The Procure to Pay (P2P) process does not often get as much focus as it merits in the organization’s overall risk landscape - especially for organizations with significant supply chains (manufacturing, retail etc.). However, the key risks involved are around control failures and can lead to overpayments, discrepancies in rates, poor tracking of payments made vs. goods or services received and finally outright fraud. As per ACFE , 22.2 percent of all frauds involve employees submitting fake or inflated invoices or invoices for personal purchases, with a median loss of US$100,000. We have come across organizations who were confident of their P2P processes, only to later discover that it was a case of not looking at the context holistically and in a more structured fashion leading to leakages and frauds. Even today, there are leakages and violations that are not yet realized or not come to light - the ‘known unknowns’. While it is natural to have a feeling of optimism and presume that negative events are more likely to happen to your peers, we have seen situations where very large and well governed organizations falling prey to frauds. For instance, Citigroup’s Mexican unit, Banamex had frauds over US$400mn, and it is not just about the financial damage, but the appalling conduct of certain individuals, as their CEO puts it here.
It comes as no surprise that Procurement is ranked the highest among business processes that are most vulnerable to fraud, waste and errors. The good news is that these risks that can lead to leakages and reputational damage and can be managed proactively. Let us see how this can be achieved.

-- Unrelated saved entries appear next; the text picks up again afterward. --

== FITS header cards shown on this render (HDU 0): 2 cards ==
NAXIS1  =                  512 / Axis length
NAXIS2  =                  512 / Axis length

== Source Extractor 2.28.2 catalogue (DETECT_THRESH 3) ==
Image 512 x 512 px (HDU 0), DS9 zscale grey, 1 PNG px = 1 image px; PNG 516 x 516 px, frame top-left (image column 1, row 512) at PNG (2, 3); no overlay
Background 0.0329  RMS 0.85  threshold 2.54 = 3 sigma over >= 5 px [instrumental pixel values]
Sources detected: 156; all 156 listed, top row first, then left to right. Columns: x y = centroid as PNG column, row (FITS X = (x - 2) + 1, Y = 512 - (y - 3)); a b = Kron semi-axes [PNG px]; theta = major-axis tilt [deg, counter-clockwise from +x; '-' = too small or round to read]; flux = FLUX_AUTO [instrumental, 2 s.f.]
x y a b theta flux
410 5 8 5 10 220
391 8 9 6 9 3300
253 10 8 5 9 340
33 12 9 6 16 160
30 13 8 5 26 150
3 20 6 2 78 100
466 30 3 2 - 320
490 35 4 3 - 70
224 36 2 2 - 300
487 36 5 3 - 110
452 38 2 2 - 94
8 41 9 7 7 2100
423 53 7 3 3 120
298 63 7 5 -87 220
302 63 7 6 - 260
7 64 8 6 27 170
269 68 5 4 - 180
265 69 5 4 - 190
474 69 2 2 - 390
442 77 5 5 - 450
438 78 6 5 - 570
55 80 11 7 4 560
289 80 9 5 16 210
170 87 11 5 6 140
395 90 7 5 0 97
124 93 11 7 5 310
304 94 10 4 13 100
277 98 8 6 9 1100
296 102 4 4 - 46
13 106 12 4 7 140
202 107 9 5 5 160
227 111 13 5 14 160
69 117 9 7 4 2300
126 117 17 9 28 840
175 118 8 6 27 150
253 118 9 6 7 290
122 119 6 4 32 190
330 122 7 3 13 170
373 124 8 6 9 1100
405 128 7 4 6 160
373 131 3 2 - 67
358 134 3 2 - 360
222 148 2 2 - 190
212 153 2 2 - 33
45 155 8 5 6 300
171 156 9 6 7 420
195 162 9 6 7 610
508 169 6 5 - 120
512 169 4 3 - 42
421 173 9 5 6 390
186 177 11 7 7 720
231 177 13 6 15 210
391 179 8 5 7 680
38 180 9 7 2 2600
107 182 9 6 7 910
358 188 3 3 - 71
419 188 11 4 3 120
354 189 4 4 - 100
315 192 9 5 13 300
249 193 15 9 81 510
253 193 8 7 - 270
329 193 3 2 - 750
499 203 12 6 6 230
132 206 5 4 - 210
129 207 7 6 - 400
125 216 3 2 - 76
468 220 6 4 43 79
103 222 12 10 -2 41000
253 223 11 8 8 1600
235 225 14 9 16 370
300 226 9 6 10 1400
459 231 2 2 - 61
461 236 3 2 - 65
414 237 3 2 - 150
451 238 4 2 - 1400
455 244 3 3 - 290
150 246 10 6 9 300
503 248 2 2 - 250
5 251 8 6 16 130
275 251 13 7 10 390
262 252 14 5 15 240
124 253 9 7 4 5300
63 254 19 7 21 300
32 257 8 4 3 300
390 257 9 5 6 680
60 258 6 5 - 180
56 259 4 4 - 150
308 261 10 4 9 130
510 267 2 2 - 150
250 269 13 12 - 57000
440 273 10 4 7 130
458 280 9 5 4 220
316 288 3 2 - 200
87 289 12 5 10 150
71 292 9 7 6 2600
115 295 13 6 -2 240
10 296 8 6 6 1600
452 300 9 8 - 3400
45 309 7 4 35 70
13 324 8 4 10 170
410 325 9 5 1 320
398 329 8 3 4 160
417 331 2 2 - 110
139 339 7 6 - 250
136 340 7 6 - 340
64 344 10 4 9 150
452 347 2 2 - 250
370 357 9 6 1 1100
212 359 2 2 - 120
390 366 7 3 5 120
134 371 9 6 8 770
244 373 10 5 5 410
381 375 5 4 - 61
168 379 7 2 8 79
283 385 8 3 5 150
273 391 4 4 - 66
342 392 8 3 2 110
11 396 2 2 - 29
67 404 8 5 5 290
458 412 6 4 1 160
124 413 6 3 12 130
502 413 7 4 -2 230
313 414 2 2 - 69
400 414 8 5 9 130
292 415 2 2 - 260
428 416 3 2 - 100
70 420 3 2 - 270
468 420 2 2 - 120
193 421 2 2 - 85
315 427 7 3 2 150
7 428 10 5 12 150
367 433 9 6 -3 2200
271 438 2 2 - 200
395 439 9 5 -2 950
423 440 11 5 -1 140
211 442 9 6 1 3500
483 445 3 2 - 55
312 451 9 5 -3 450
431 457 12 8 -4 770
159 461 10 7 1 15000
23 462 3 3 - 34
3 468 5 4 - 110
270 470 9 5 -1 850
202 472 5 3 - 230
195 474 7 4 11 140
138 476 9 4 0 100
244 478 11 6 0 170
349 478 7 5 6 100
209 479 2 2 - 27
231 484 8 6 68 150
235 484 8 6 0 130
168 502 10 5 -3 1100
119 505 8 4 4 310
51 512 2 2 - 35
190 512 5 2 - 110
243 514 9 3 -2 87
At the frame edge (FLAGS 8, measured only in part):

Principles to strengthen your P2P process
The organization needs a hawk eye to make accounts payable more robust - keeping a watch on every transaction at all times. You can achieve significant gains through the ability to correlate data across sources primarily to flag abnormalities, while prioritizing them to be taken up for investigation as per the risk score.
Go beyond structured rules
There is also a need to go beyond hard-coded rules and have intelligence around the bigger picture instead of scrutinizing a single record in isolation. Let us consider an example: An organization has an approval threshold of $1,000 per invoice. An insider could create fictitious vendors and bill the company for just under this amount, diverting payment to his account. The smart fraudster keeps evolving and businesses need to have mechanisms to beat them to it. Occupational fraud costs a typical organization 5% of its revenues; with employees who know the rules and processes posing the biggest insider threat. This is a challenge where we have seen a lift through use of machine learning techniques.

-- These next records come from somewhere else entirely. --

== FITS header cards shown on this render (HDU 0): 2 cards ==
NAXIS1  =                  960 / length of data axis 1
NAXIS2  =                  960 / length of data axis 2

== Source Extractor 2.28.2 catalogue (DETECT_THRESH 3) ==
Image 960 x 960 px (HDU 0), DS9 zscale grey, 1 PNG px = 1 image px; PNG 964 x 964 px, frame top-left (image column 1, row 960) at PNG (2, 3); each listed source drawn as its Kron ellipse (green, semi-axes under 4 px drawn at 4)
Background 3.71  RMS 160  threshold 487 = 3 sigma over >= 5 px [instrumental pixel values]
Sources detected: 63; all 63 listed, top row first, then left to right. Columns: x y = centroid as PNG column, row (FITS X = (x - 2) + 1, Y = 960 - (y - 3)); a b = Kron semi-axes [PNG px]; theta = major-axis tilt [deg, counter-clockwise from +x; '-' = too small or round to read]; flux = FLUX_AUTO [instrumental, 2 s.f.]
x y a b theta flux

The longer a fraud lasts, the more financial damage it causes states the ACFE report. Proactive and continuous detection mechanisms are hence essential to nip such schemes in the bud, rather than wait for them to surface through audits and other passive means. In doing so, you would strive to maximize the number of transactions that attain straight through processing. It is obvious that obstructing every transaction can result in productivity loss and higher costs.
Learn and adapt
By identifying and investigating alerts you can significantly improve your chances of catching a fraud. Feedback from investigation provides valuable information - indeed there are cases where an anomaly is not fraud, but there are legitimate business reasons for deviation from established patterns. Incorporating this valuable information in the detection models will help you improve the performance in subsequent iterations. You would see a lift in accuracy as well as coverage, i.e., the ability to catch most of the anomalies - the system is trained continuously lest you make the same mistake twice.